My cell rang as we hydroplaned onto the parkway entrance.

“Mike,” Chief Fleming said. “We just got the ten-seven on Mooney. He lives in Chelsea. Four-four-eight West Twenty-fifth. That’s between Ninth and Tenth about three blocks from the Fashion Institute of Technology.”

“Finally!” I screamed. I repeated the address to Emily. After all the dead ends and frustration, for the first time in the case, we were on the hunt.

“Since Mooney might still have a hold of Dan Hastings,” my boss continued, “the ADIC from the New York FBI office just authorized the Hostage Rescue Team to do the assault. They’re en route to Chelsea right now along with our bomb guys.
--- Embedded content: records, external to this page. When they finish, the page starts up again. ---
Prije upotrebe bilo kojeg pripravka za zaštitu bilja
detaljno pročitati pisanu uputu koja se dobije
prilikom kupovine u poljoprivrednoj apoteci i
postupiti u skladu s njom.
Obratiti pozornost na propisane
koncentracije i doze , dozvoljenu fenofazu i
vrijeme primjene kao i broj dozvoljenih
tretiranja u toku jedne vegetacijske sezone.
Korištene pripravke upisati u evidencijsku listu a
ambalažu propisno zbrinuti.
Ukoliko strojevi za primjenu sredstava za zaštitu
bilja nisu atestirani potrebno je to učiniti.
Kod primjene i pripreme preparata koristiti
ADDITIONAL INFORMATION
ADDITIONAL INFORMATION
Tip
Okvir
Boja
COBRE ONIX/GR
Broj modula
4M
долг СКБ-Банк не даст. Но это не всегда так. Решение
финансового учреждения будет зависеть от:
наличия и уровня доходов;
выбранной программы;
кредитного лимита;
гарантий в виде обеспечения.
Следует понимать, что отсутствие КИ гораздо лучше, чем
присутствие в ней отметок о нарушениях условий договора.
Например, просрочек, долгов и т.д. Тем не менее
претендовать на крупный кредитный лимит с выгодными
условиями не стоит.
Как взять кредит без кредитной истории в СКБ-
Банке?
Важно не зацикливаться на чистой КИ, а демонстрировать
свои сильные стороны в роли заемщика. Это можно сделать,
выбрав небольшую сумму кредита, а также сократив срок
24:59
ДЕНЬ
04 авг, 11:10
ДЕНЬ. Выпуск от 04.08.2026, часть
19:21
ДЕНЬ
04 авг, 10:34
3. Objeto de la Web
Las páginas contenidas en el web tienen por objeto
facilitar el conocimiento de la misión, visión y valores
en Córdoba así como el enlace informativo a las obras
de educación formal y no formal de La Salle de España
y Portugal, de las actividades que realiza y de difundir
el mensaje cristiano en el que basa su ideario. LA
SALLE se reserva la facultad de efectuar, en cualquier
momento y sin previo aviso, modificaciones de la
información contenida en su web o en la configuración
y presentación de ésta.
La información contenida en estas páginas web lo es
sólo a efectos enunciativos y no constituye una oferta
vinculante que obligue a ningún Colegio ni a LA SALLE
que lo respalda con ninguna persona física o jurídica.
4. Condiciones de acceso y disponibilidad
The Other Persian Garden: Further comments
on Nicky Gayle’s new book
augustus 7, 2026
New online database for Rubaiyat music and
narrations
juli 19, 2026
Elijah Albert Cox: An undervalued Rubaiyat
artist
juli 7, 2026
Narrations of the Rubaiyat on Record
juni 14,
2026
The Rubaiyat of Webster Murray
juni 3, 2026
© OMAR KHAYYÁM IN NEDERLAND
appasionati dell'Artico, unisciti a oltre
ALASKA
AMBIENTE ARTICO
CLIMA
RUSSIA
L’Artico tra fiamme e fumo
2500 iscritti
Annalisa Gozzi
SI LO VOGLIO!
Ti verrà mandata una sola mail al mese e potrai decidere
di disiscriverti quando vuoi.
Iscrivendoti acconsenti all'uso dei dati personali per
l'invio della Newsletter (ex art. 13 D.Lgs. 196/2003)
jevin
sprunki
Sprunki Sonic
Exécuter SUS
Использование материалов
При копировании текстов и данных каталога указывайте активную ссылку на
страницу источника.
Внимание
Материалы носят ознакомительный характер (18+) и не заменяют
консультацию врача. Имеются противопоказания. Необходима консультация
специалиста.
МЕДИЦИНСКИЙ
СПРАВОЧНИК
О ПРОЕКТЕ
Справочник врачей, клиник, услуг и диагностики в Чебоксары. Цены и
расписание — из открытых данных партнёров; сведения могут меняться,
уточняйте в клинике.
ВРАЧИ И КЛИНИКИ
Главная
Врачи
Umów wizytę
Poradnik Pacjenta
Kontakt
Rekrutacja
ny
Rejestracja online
“We’re still working on the no-knock warrant. Harry Dobbins, chief of the DA’s Homicide Division, wrote it up himself and is going to call me from Centre Street the second he can find a judge to sign it. Where are you?”

“About thirty minutes out,” I said. “Where’d you get Mooney’s address? From a criminal record?”

“No, get this,” the chief said. “His name popped up in the city social workers registration database. I just got off the phone with them. He’s part-time, and his record says that he’s an attorney with Ericsson, Weymouth and Roth, on Lexington. I’ve heard of them. A top-flight corporate firm. ESU’s on its way over there.”

“Do you have their number?” I said.

As I dialed the firm, I spotted the agonizingly distant Manhattan skyline through a break of parkway trees. Goddammit. We needed to be there yesterday. Had Mooney struck yet? Would he hit his office? Were we too late?

“Ericsson, Weymouth and Roth. May I put you on hold?” said a pleasant female voice.

“Hell, no!” I yelled. “This is Detective Mike Bennett of the NYPD. This is extremely urgent. I need to know if Francis X. Mooney came to work today.”

“Mr. Mooney? He’s one of our senior partners. I can patch you through to his voice mail,” the voice said.

“Listen to me!” I screamed. “We have reason to believe Mr. Mooney is armed and extremely dangerous, suicidal, and homicidal. Has he come in? Yes or no?”

“Oh, my God!” the woman said. “I’m not sure.”

“Check now!” I yelled.

The phone thumped down.

“I just spoke to his secretary,” the receptionist said. “He’s not here. The office manager is right here, though.”

“This is Ted Provencal,” said a man a moment later.

“Mike Bennett from the NYPD. We have reason to believe that your coworker Francis Mooney is responsible for the rash of recent teenage killings.”

I heard the man breathing heavily. He seemed stunned.

“Francis?” he said. “Francis?!”

“I know it’s a shock. But I need as much information about him as I can gather. Where is he right now?”

“I don’t know. He has no meetings scheduled. Francis has been in and out recently. Ever since he was diagnosed with lung cancer, we rolled his casework back. He’s been on flex time.”

So that explained the drug, I thought.

“Mooney has cancer?” I said.

“Stage four, non-small-cell,” the man said. “He found out three months ago. Too far gone to even do surgery, the poor guy. He was a two-pack-a-day man. We begged him to quit. Offered him incentives. It seemed so stupid for such a brilliant man.”

“He’s smart? How smart?”

“Without question one of the smartest men I’ve ever known. And meticulous? If he ever missed a detail in a contract or a will, I never heard about it. He was the head of our Estates and Trusts division. One of the most popular people in the whole firm, too, with both colleagues and clients. He even ran our pro bono department. I mean, are you a hundred percent sure he’s involved? That horrible thing from the paper? Those kids who were shot? It’s truly unbelievable. Are you sure?”